C’était en Inde, à Pondichéry. J'avais 4 ans. Sous la direction de mon grand-père paternel, j’apprenais le refrain et le premier couplet de la Marseillaise. Il n’était pas militaire, il n’avait jamais foulé le sol français, mais il était profondément fier de transmettre ce bout d’histoire. Apprendre un chant guerrier comme on apprend une comptine, pour nous ancrer dès l'enfance l'importance de porter ces valeurs.
Je pense à mon père, qui a servi sous le drapeau tricolore au sein de l'Armée de l'Air. Par son éducation et son exemple, il m’a lui aussi transmis cette fierté d’être française et d'être au service de quelque chose de plus grand que soi. Cette marque d’engagement me galvanise.
Je pense à mon grand-père maternel que je n’ai pas connu, et qui a porté en étendard la fierté de servir « son pays », si loin de chez lui et des siens.

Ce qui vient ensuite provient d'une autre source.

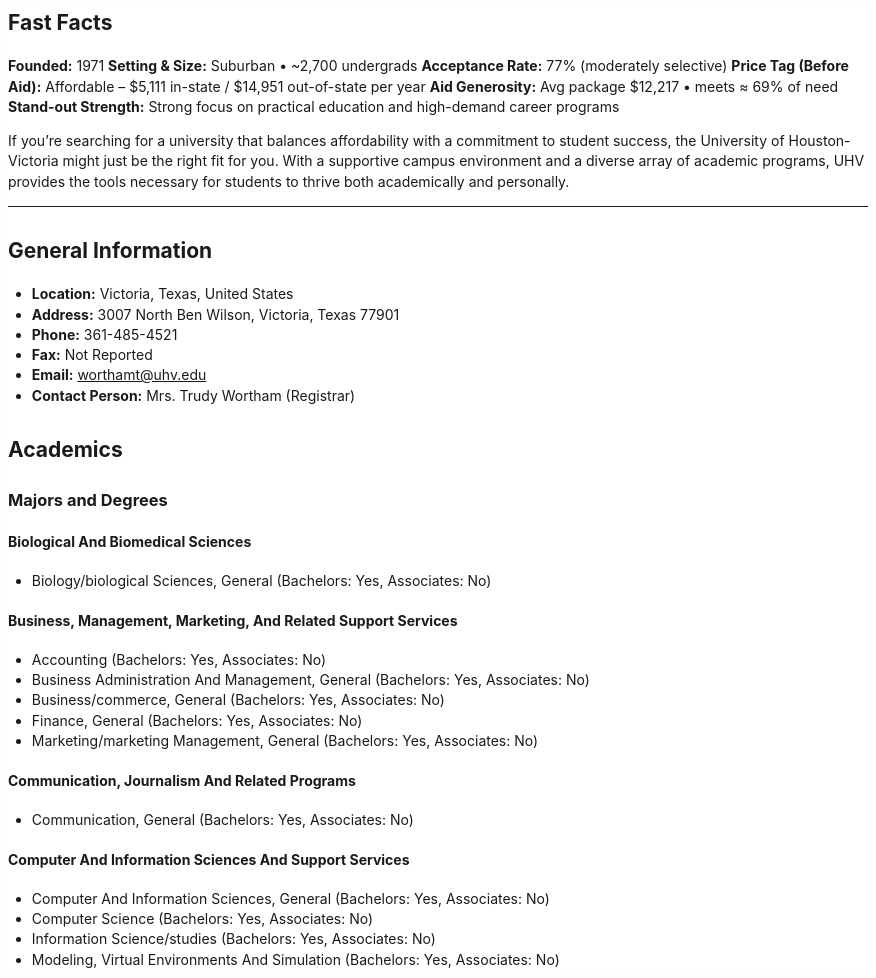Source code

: ## Fast Facts
**Founded:** 1971
**Setting & Size:** Suburban • ~2,700 undergrads
**Acceptance Rate:** 77% (moderately selective)
**Price Tag (Before Aid):** Affordable – $5,111 in-state / $14,951 out-of-state per year
**Aid Generosity:** Avg package $12,217 • meets ≈ 69% of need
**Stand-out Strength:** Strong focus on practical education and high-demand career programs

If you’re searching for a university that balances affordability with a commitment to student success, the University of Houston-Victoria might just be the right fit for you. With a supportive campus environment and a diverse array of academic programs, UHV provides the tools necessary for students to thrive both academically and personally.

---

## General Information

- **Location:** Victoria, Texas, United States
- **Address:** 3007 North Ben Wilson, Victoria, Texas 77901
- **Phone:** 361-485-4521
- **Fax:** Not Reported
- **Email:** worthamt@uhv.edu
- **Contact Person:** Mrs. Trudy Wortham (Registrar)

## Academics

### Majors and Degrees

#### Biological And Biomedical Sciences

- Biology/biological Sciences, General (Bachelors: Yes, Associates: No)

#### Business, Management, Marketing, And Related Support Services

- Accounting (Bachelors: Yes, Associates: No)
- Business Administration And Management, General (Bachelors: Yes, Associates: No)
- Business/commerce, General (Bachelors: Yes, Associates: No)
- Finance, General (Bachelors: Yes, Associates: No)
- Marketing/marketing Management, General (Bachelors: Yes, Associates: No)

#### Communication, Journalism And Related Programs

- Communication, General (Bachelors: Yes, Associates: No)

#### Computer And Information Sciences And Support Services

- Computer And Information Sciences, General (Bachelors: Yes, Associates: No)
- Computer Science (Bachelors: Yes, Associates: No)
- Information Science/studies (Bachelors: Yes, Associates: No)
- Modeling, Virtual Environments And Simulation (Bachelors: Yes, Associates: No)
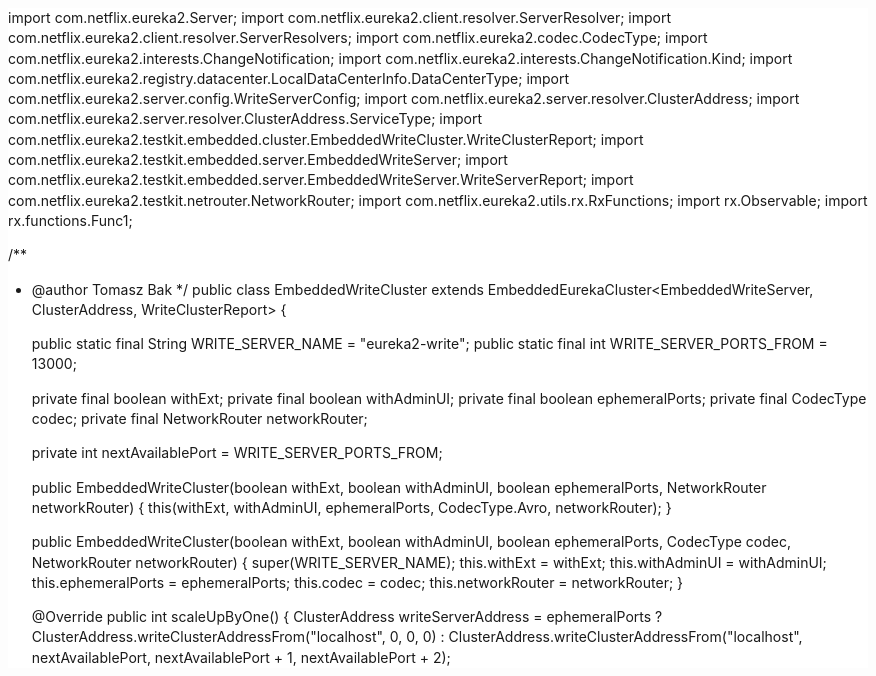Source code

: import com.netflix.eureka2.Server;
import com.netflix.eureka2.client.resolver.ServerResolver;
import com.netflix.eureka2.client.resolver.ServerResolvers;
import com.netflix.eureka2.codec.CodecType;
import com.netflix.eureka2.interests.ChangeNotification;
import com.netflix.eureka2.interests.ChangeNotification.Kind;
import com.netflix.eureka2.registry.datacenter.LocalDataCenterInfo.DataCenterType;
import com.netflix.eureka2.server.config.WriteServerConfig;
import com.netflix.eureka2.server.resolver.ClusterAddress;
import com.netflix.eureka2.server.resolver.ClusterAddress.ServiceType;
import com.netflix.eureka2.testkit.embedded.cluster.EmbeddedWriteCluster.WriteClusterReport;
import com.netflix.eureka2.testkit.embedded.server.EmbeddedWriteServer;
import com.netflix.eureka2.testkit.embedded.server.EmbeddedWriteServer.WriteServerReport;
import com.netflix.eureka2.testkit.netrouter.NetworkRouter;
import com.netflix.eureka2.utils.rx.RxFunctions;
import rx.Observable;
import rx.functions.Func1;

/**
 * @author Tomasz Bak
 */
public class EmbeddedWriteCluster extends EmbeddedEurekaCluster<EmbeddedWriteServer, ClusterAddress, WriteClusterReport> {

    public static final String WRITE_SERVER_NAME = "eureka2-write";
    public static final int WRITE_SERVER_PORTS_FROM = 13000;

    private final boolean withExt;
    private final boolean withAdminUI;
    private final boolean ephemeralPorts;
    private final CodecType codec;
    private final NetworkRouter networkRouter;

    private int nextAvailablePort = WRITE_SERVER_PORTS_FROM;

    public EmbeddedWriteCluster(boolean withExt, boolean withAdminUI, boolean ephemeralPorts, NetworkRouter networkRouter) {
        this(withExt, withAdminUI, ephemeralPorts, CodecType.Avro, networkRouter);
    }

    public EmbeddedWriteCluster(boolean withExt, boolean withAdminUI, boolean ephemeralPorts, CodecType codec, NetworkRouter networkRouter) {
        super(WRITE_SERVER_NAME);
        this.withExt = withExt;
        this.withAdminUI = withAdminUI;
        this.ephemeralPorts = ephemeralPorts;
        this.codec = codec;
        this.networkRouter = networkRouter;
    }

    @Override
    public int scaleUpByOne() {
        ClusterAddress writeServerAddress = ephemeralPorts ?
                ClusterAddress.writeClusterAddressFrom("localhost", 0, 0, 0) :
                ClusterAddress.writeClusterAddressFrom("localhost", nextAvailablePort, nextAvailablePort + 1, nextAvailablePort + 2);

Cette fierté et cet héritage m’ont façonnée. Ils ont fait de moi la Française que je suis aujourd’hui. Cet héritage a marqué chacun des membres de notre famille, qui reste ancrée dans des valeurs de droiture, de respect, de loyauté et de patriotisme.
Toutes ces femmes et ces hommes qui font le choix de servir notre pays au péril de leur vie, je les admire. Ces femmes et ces hommes qui n’en restent pas moins des mères, des pères, des enfants, et qui ont choisi l’engagement envers leur nation et leur famille d’armes. Leur exemplarité m'émeut.

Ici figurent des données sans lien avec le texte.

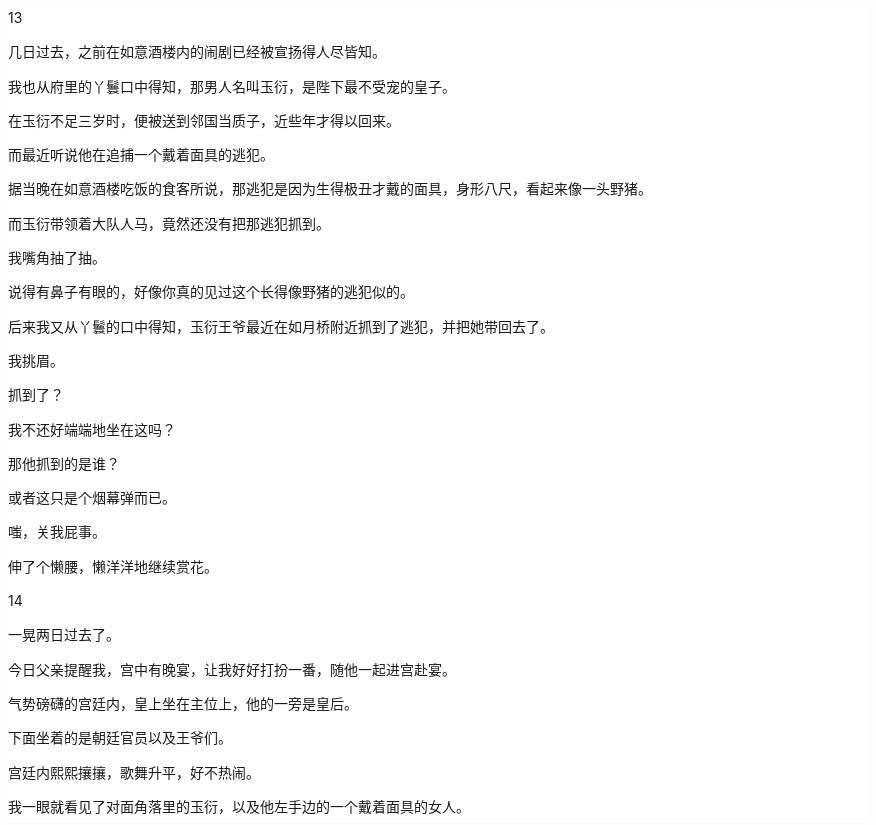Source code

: 
13


几日过去，之前在如意酒楼内的闹剧已经被宣扬得人尽皆知。


我也从府里的丫鬟口中得知，那男人名叫玉衍，是陛下最不受宠的皇子。


在玉衍不足三岁时，便被送到邻国当质子，近些年才得以回来。


而最近听说他在追捕一个戴着面具的逃犯。


据当晚在如意酒楼吃饭的食客所说，那逃犯是因为生得极丑才戴的面具，身形八尺，看起来像一头野猪。


而玉衍带领着大队人马，竟然还没有把那逃犯抓到。


我嘴角抽了抽。


说得有鼻子有眼的，好像你真的见过这个长得像野猪的逃犯似的。


后来我又从丫鬟的口中得知，玉衍王爷最近在如月桥附近抓到了逃犯，并把她带回去了。


我挑眉。


抓到了？


我不还好端端地坐在这吗？


那他抓到的是谁？


或者这只是个烟幕弹而已。


嗤，关我屁事。


伸了个懒腰，懒洋洋地继续赏花。


14


一晃两日过去了。


今日父亲提醒我，宫中有晚宴，让我好好打扮一番，随他一起进宫赴宴。


气势磅礴的宫廷内，皇上坐在主位上，他的一旁是皇后。


下面坐着的是朝廷官员以及王爷们。


宫廷内熙熙攘攘，歌舞升平，好不热闹。


我一眼就看见了对面角落里的玉衍，以及他左手边的一个戴着面具的女人。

Ce sont ces valeurs qui, parfois, me manquent cruellement dans un quotidien où le chacun-pour-soi est légion, et où le désintérêt ou l’irrespect du collectif font trop souvent loi.
Mais lorsque chacun redonne du sens à ce qu’il est et à ce qu’il fait, il retrouve naturellement le chemin du respect, de la loyauté et de la fierté.
Alors... « Allons enfants » ! Soyons unis, respectueux, loyaux et fiers d’être Français, quels que soient notre couleur et notre héritage. Car c'est précisément cette diversité qui écrit, elle aussi, notre belle histoire commune.